How can companies keep this from turning into a new workplace battleground?
They need to minimize secrecy and resentment to get the most out of emerging technology, says Autumn Krauss, chief scientist on SAP’s market insights and customer engagement team. That means making employees feel as though they receive something more enticing than a heavier workload.
“We have customers in legal and professional services who have taken a more progressive, strategic approach,” she says. “They’re saying, ‘We’re not just going to require more billable hours. We’re going to allow you to reallocate that time to professional development.’”
That way, employees can use the time AI frees up to position themselves for future promotions and raises.
Taking it back
Of course, not every company will use that approach. Or employees will just take things into their own hands.
Consider Jeff Mette. While some people shave minutes by using ChatGPT to draft emails, he is an AI ninja who saves substantially more time by employing multiple tools, each for a specific purpose.
Mette, a managing director at a software consulting firm in Atlanta, leans on Gemini for research. He relies on Perplexity to summarize the news. He trained Claude to mimic his writing style.
Altogether, he estimates what used to be 60 hours of work can now be completed in 30. This is largely because AI gets him up to speed on prospective clients and their competitors much faster than his old process of poring over financial documents and media reports manually.
“I started a side hustle because of things I found I could do with AI,” says Mette, 52. Since January, he has independently advised small businesses on go-to-market strategies.
He feels he owes his primary employer 40 hours every week. But he also thinks it’s reasonable to reclaim time beyond the full-time standard and put it into something of his own.
At his primary job, he now budgets an hour for coffee meetings he once crammed into 30 minutes. The slower pace produces more creative sparks, he says.
Burning out
It’s one thing to transfer time saved to a second job or professional-development course. It’s another to actually work less.
History is not on employees’ side in this regard.
“New technologies that speed up aspects of knowledge work tend to just lead to faster-paced knowledge work,” says Cal Newport, the “Slow Productivity” author who advocates working at a natural pace to do fewer tasks well. “The advent of PCs and email to the office, for example, led only to explosions in the average employee’s workload.”
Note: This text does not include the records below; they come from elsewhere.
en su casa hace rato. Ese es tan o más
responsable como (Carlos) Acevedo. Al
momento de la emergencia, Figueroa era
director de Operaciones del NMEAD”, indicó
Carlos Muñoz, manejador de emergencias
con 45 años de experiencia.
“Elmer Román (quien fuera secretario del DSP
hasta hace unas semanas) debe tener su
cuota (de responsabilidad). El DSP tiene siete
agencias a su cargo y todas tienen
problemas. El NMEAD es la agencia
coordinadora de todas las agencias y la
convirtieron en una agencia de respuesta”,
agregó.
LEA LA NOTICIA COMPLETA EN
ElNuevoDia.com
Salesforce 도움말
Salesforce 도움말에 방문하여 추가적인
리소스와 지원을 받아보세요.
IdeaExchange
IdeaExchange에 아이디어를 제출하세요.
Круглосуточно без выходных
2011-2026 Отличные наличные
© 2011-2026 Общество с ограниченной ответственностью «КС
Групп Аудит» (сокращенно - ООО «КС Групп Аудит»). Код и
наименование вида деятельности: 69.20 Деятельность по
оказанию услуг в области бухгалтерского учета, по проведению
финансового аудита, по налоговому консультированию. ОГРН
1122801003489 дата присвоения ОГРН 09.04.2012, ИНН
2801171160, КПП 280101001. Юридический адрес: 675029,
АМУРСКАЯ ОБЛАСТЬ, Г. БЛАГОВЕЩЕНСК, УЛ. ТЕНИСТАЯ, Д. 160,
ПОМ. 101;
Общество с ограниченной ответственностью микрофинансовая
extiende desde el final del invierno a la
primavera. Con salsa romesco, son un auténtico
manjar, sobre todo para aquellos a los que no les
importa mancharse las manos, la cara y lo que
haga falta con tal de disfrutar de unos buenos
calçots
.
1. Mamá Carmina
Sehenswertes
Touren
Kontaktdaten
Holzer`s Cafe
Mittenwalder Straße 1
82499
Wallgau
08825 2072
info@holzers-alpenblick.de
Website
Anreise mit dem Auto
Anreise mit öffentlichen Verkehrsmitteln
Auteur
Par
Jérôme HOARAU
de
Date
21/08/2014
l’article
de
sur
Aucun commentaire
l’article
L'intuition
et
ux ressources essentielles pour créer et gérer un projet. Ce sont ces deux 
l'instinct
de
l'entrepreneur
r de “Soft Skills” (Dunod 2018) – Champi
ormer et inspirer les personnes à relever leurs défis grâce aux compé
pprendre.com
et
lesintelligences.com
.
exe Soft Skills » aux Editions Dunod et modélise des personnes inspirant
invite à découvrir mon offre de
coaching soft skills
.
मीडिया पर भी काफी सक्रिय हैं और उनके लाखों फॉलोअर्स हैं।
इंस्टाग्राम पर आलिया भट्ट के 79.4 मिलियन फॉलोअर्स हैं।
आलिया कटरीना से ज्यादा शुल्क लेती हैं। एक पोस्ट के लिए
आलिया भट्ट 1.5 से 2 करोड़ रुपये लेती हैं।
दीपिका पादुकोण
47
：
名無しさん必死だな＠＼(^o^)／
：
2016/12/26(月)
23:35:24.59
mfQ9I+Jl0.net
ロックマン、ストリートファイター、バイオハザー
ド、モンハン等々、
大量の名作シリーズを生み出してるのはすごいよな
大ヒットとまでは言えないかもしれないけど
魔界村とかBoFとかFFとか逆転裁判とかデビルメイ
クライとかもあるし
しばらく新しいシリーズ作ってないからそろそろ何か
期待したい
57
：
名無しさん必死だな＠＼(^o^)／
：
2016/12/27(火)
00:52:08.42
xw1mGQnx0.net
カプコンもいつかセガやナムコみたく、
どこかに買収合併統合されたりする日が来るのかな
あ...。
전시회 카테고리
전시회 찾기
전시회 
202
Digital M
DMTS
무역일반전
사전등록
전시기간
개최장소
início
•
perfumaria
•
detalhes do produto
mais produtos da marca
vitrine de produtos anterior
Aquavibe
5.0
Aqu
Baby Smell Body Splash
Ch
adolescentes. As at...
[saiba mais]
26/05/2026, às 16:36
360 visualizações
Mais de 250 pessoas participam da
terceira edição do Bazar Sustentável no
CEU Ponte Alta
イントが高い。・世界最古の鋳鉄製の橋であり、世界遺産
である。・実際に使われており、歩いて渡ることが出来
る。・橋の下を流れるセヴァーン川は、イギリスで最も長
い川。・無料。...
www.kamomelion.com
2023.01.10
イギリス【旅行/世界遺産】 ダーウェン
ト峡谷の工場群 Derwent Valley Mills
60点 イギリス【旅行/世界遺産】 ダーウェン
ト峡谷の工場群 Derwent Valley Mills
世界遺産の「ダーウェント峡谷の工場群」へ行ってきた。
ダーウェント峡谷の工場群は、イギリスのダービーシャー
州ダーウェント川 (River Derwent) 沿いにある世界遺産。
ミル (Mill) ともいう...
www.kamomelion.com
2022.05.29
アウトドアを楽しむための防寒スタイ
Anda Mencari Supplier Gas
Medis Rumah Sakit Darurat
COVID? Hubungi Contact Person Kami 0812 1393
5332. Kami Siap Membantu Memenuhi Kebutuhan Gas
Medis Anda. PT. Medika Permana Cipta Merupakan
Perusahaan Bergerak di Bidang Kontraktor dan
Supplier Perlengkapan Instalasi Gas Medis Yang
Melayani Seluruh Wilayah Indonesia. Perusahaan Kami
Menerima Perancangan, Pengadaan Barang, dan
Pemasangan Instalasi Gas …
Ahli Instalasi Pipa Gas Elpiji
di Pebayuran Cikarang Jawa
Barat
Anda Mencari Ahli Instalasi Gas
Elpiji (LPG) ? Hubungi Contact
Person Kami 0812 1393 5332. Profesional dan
This is partly because output is hard to measure in many jobs, so companies often use time as a proxy.
The best bet for people hoping to truly cut back might be for businesses to realize employees have limited reserves of deep concentration. AI is supposed to free us of mundane tasks so we can focus on the important things, but can we really think big thoughts eight hours a day, five days a week?
“It’s quite possible that by taking the low-demand stuff off our plates we’re piling up too much high-demand stuff,” says economist and sociologist Juliet Schor, whose new book, “Four Days a Week,” chronicles companies’ experiments with reduced schedules.
She worries U.S. workers’ already-high rates of stress and burnout could get worse if they are expected to work long hours at AI-aided levels of efficiency. Most of the businesses she studied that tried four-day workweeks found their employees could accomplish as much as they used to, or more, if given an extra day to recharge.
But pared-down schedules remain far from mainstream. For that to change, workers might first have to be pushed to their breaking points. Companies will respond if—perhaps only if—their AI productivity drives backfire.